A peak at frequency f = 1/N in the spectrum indicates that the correlation function has N-base periodicity; see Li (1997) for a detailed discussion of the Fourier spectrum an its connection to the correlation function. It should be pointed out that while a N-base correlation does not necessarily imply the presence of a repeat unit of length N, the converse is true: the existence of repeats of length N will give rise to a peak at frequency f = 1/N. (In this context, recall that the 3-base periodicity in coding sequences gives a sharp peak in the power spectrum at frequency 1/3 (Fickett, 182, Tiwari et al., 1997) though, of course, coding regions are not composed of 3-base repeats).

Our study of the power spectrum of a number of sequences suggests a simple method to discover hidden periodicities.

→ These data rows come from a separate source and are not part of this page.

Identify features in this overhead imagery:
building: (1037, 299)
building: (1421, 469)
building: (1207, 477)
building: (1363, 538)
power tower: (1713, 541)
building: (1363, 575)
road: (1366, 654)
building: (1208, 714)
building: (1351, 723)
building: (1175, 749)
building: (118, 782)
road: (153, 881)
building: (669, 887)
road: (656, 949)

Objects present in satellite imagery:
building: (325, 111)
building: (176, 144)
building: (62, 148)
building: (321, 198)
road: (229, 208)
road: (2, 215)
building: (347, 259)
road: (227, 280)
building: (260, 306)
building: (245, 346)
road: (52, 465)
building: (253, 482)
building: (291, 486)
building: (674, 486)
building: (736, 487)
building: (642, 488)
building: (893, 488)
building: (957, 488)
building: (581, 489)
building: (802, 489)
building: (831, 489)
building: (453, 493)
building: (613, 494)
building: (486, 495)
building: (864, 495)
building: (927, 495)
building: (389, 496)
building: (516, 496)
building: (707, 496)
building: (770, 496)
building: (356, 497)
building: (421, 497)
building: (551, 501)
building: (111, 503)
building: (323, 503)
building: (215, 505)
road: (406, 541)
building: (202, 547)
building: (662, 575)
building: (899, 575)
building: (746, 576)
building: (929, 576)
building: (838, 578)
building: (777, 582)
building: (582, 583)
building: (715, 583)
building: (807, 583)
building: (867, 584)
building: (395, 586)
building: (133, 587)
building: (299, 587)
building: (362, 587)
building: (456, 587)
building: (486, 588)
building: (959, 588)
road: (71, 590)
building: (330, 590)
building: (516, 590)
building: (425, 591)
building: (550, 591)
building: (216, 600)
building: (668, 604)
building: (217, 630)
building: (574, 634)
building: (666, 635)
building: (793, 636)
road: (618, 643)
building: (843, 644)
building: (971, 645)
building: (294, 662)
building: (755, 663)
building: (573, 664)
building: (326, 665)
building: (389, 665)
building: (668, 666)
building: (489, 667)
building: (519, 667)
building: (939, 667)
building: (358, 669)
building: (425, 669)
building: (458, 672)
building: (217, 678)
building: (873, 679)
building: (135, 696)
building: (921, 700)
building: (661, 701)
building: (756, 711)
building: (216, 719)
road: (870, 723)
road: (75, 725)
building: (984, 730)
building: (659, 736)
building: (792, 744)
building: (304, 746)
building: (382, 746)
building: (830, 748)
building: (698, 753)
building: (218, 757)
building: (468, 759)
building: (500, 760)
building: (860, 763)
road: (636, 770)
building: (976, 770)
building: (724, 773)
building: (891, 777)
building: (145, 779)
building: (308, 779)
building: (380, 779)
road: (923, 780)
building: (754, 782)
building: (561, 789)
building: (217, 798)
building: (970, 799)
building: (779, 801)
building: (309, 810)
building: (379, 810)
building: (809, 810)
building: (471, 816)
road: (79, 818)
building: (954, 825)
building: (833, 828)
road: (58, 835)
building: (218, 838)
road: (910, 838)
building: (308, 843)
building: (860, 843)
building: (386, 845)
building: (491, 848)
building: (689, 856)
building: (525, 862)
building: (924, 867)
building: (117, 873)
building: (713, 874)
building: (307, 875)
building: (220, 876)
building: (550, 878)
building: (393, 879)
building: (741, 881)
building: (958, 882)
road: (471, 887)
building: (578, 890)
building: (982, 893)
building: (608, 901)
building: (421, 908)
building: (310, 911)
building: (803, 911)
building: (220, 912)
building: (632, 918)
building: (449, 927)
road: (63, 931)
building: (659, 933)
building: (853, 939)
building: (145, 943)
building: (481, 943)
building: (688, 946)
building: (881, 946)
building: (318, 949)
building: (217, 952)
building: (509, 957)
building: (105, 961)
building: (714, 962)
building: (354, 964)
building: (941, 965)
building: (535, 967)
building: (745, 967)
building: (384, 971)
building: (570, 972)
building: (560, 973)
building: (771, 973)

This applies in both instances, when the repeatsare tandem or dispersed, as well as when they are imperfect or 'noisy'. For a sequence string of length n, periodicities of the order of n/2 can in principle show up in the power spectrum which is computed at frequencies f = k/2n, k = 1,2,.....n. We first identify those freuqencies f_i such that

S(f_i)/Š > T.....................................................(4)

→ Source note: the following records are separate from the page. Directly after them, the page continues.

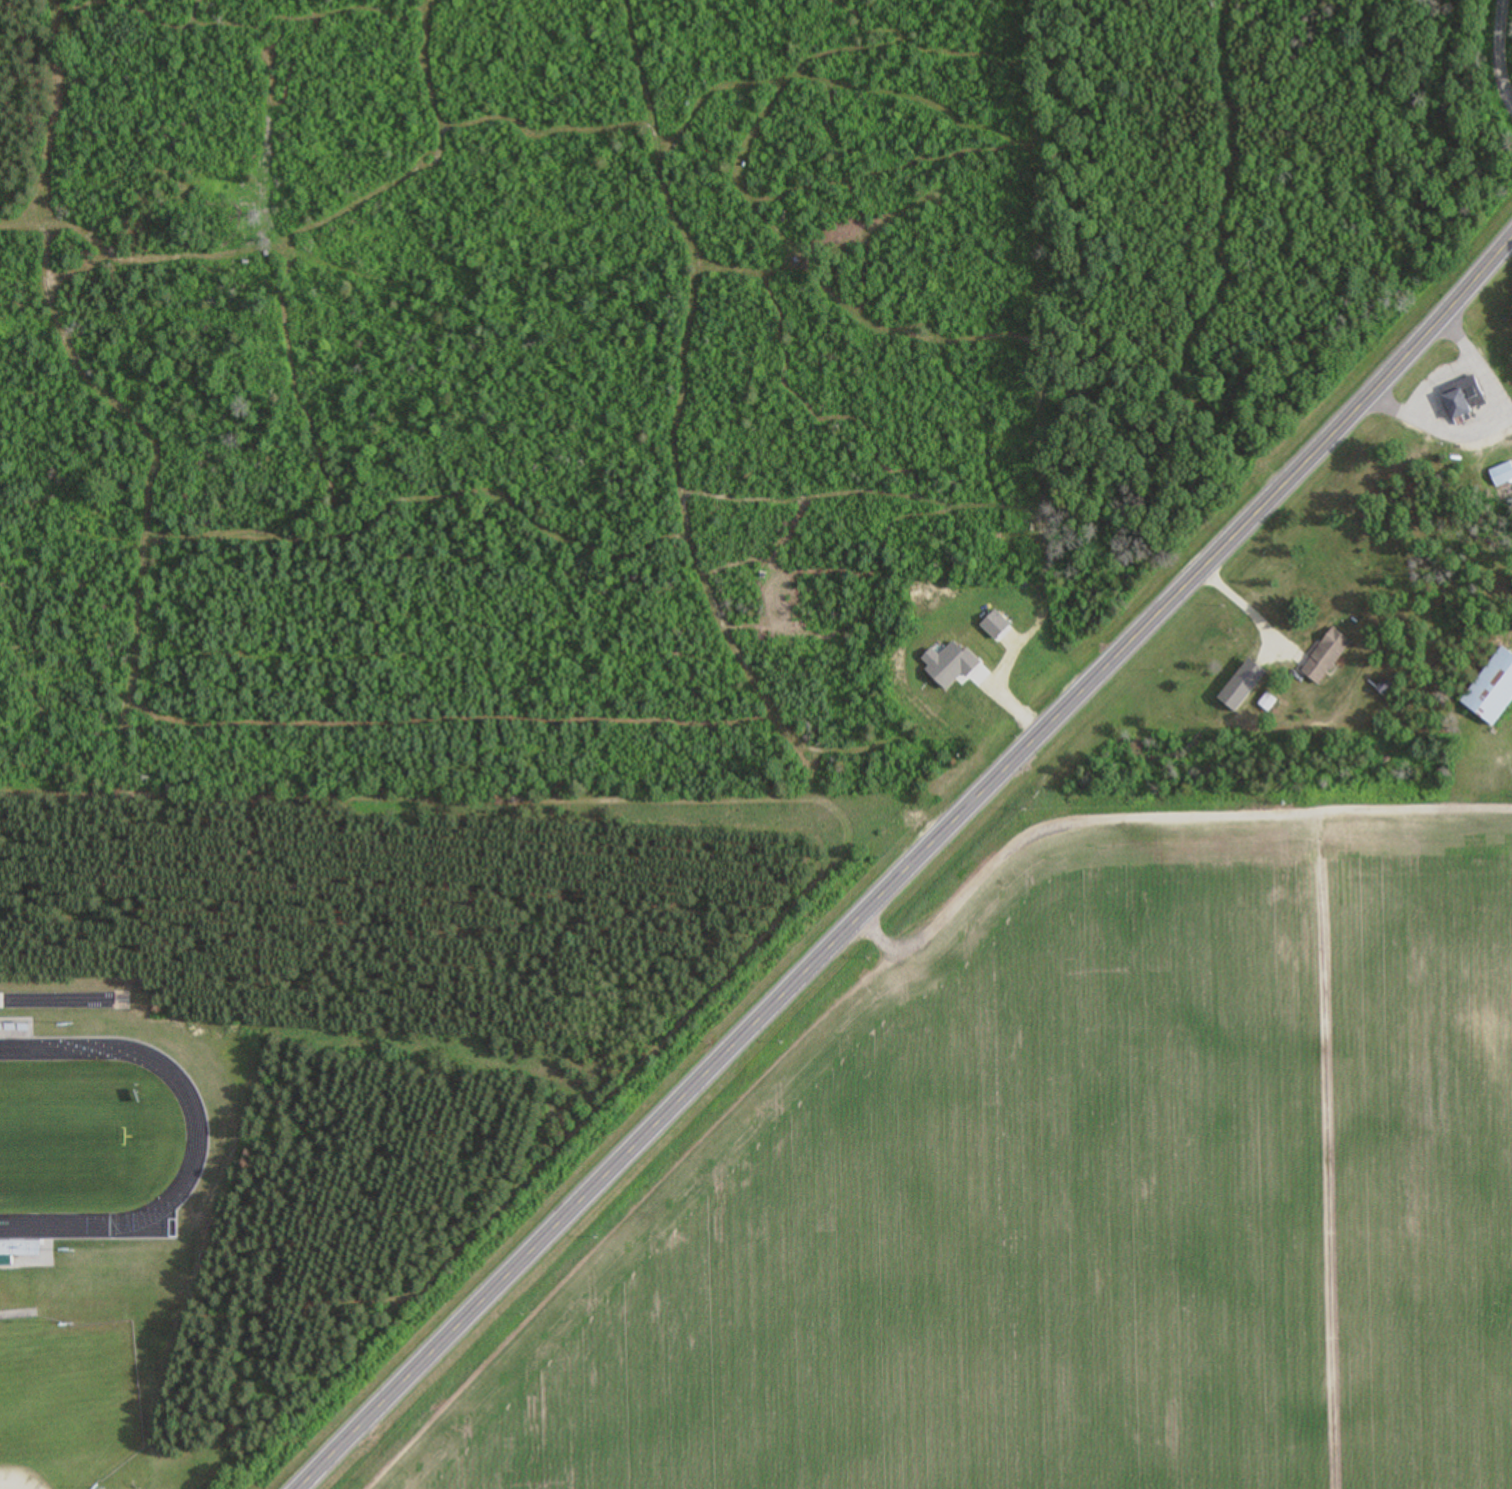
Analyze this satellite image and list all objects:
road: (1470, 290)
road: (1470, 380)
building: (1463, 398)
building: (1502, 475)
building: (1326, 656)
building: (1242, 685)
building: (1492, 689)
road: (469, 799)
road: (863, 911)
park: (79, 1149)
track: (89, 1149)
building: (14, 1327)
park: (60, 1411)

where the spectral average,
Š = 1/n {1 + 1/n - Σ_αρ²_α}...........................(5)

(ρ²_α is the frequency of nucleotide α in the sequence).

The significance of any spectral line should be assessed with respect to the spectral average, namely through its signal-to-noise (S/N) ratio. Peaks with S/N greater than 2, typically begin to be significant, but from a series of studies, we find that since random fluctuations can frequently drive a spectral line to this level, a more prudent criterion would require a higher threshold (T); this threshold is similar to the discriminator used in the gene finding method (Tiwari et al., 1997), and is quite insensitive to window and/or sequence length. We find from a number of simulations that a threshold of S/N =4 is useful (Tiwari et al., 1997), Ramachandran and Ramaswamy, 1999, aggarwal and Ramaswamy, 2002) and this makes it possible to locate repeats, which comprise as little as 2% of the total sequence.

Having found candidate repeat lengths N_i = 1/f_i, the signal-to-noise ratio of the spectral peak at frequency f_i is computed in a sliding window along the sequnece. As for coding regions (Tiwari et al., 1997) it is simple to identify the regions containing the repeats as those where the S/N exceeds the threshold. Since the length of the repeat (1/f_i) and the region containing the repeats are both completely specified, the actual repeats can be easily identified by testing possible N_i-mers in the region for the occurrence of multiple copies. This can be done by exact enumeration or even by a heuristic local alignment method.

We summarize the SRF algorithm in the following steps:

Step 1: Input a DNA sequence of length n.

Step 2: Compute the power spectrum, S( f ), and the spectral average, Š, of the entire sequence.

Step 3: Identify all peaks with S(f_i)/ Š > T (the threshold, here chosen to be 4). For each frequency f_i so identified, there are potential repeats of length N_i = 1/f_i.

Step 4: For each of these, compute the P_m( j ) = S(f_i)/ Š in a sliding window of length m centered on position j in the sequence. Regions containing the repeat of length N_i can be identified directly as those where P_m( j ) exceeds the threshold.

Step 5: Since both the repeat length, N_i, and its location are known, an exact method (step 6) is used to identify the repeat units.

Step 6: Consider all N_i-mers in the repeat region and identify those occurring most frequently by local alignment. This automatically makes it possible to allow for insertions and deletions to any desired level.